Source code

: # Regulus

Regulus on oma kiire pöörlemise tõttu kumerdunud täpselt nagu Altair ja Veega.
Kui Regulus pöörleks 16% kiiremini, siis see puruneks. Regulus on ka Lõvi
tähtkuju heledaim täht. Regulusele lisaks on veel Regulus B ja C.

• **WORK INSTRUCTION**: Rewrite the entries above, swapping "heledaim" for "eredaim" and leaving every other word and line as it is.

• **ANSWER BELOW**:
Source code

: # Regulus

Regulus on oma kiire pöörlemise tõttu kumerdunud täpselt nagu Altair ja Veega.
Kui Regulus pöörleks 16% kiiremini, siis see puruneks. Regulus on ka Lõvi
tähtkuju eredaim täht. Regulusele lisaks on veel Regulus B ja C.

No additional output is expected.